29th Jun 2011 - A summary of the Greek Financial Crisis
A summary of the Greek Financial Crisis and how it could affect you.
To sum up; Greece has been spending beyond its means for 15 years. It now owes 150% of its GDP, which in real terms means it owes one and a half times its country total output per annum.
This debt to output ratio is rising all of the time. The reality is that it was fighting to pay down its deficit prior to entering into a deep and prolonged recession which made its position further untenable. It has borrowed so much money that it can only afford to pay off the interest on the sums borrowed but can only afford to pay off that part with borrowed money, so its caught in a trap. Having passed the much dreaded additional austerity measures the harder part will be the implementation, which however you look at it will damage the economy further making it even more difficult to repay the loans.
As Greece cannot and will never be able to pay down the capital sum it is inevitable that it will default at some point in the future.This is the point. The question is not whether Greece defaults but when it will default. The markets have quite rightly responded positively. There are two trains of thought:One, we let them default now. This is what the markets want to avoid. If Greece defaulted now, it would mean the European Central Bank (ECB) and many international Banks (including UK banks) losing significant sums of money at a time when many of them are still rebuilding their balance sheets after the last crash and also fighting to increase internal liquidity to meet new capital adequacy requirements imposed on them by the regulatory authorities.
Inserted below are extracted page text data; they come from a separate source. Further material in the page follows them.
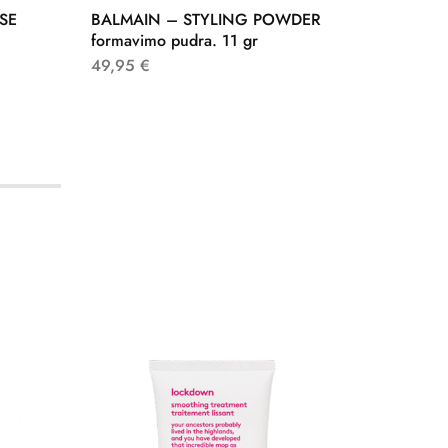
SE
BALMAIN – STYLING POWDER
BALMAI
formavimo pudra. 11 gr
SPRAY 
49,95
€
51,95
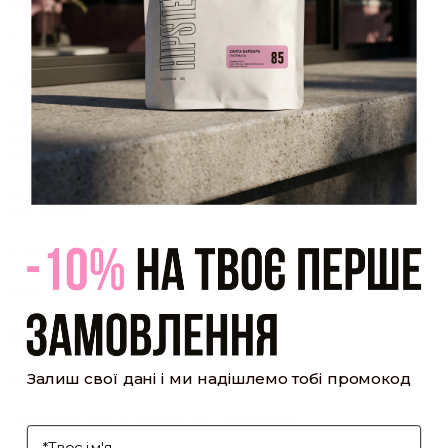
який було надіслано Вам на пошту!
Закрити
Акаунт створено
Ви зареєструвалися на сайті
Hipster.coffee
roasters і вже
можете користуватися особистим кабінетом, щоб отримувати
знижки та відстежувати історію замовлень!
закрити
мій профіль
Оптовий прайс
[cf7form cf7key="wholesale-popup"]
Обсмажування кави
Залиш свої дані і ми надішлемо тобі промокод
[cf7form cf7key="roasting-popup"]
Умови доставки та оплати
І'мя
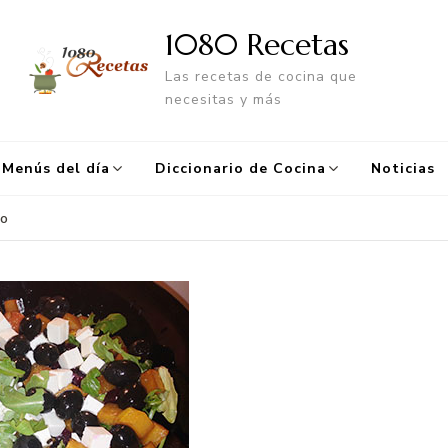
1080 Recetas
Las recetas de cocina que
necesitas y más
Menús del día
Diccionario de Cocina
Noticias
ño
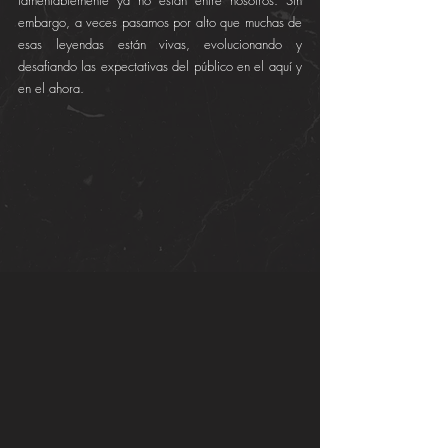
lamentablemente ya no están entre nosotros. Sin 
embargo, a veces pasamos por alto que muchas de 
esas leyendas están vivas, evolucionando y 
desafiando las expectativas del público en el aquí y 
en el ahora.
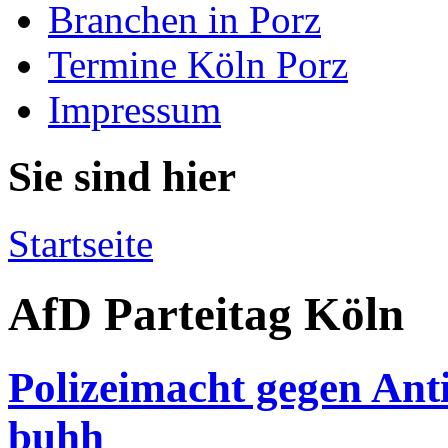
Branchen in Porz
Termine Köln Porz
Impressum
Sie sind hier
Startseite
AfD Parteitag Köln
Polizeimacht gegen Ant
buhh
The markets would push up the interest rates on other debt such as Ireland, Portugal, Italy and even the UK, though this is less likely.
This would likely mean a Credit Crunch II as the banks would not be able to lend and the negligible increases in domestic lending would be wiped out; the economy could well slide back into a shallow recession and all that comes with that. We have all been there; we know how that felt.Secondly, we let them default further down the line. This is what the markets pretty much expect. This whole process has been about buying time and pushing the eventual fall-out to a time when the economy is more affluent. If we allow them to default further down the line when the global economy can absorb such an impact contagion is a lot less likely. The idea is that further down the line the banks will be in a better position to allow a structured default. I.e. they will be able to part write-off some of the loans to allow Greece to reduce the capital sum. This could be a loan for 50 years or so. At the moment they are not able to do this as the banks can’t afford to. If Greece defaults after four years or so we the UK shouldn't feel the pain. The markets will jitter but will recover within months.
This is a world of many thoughts; what’s yours.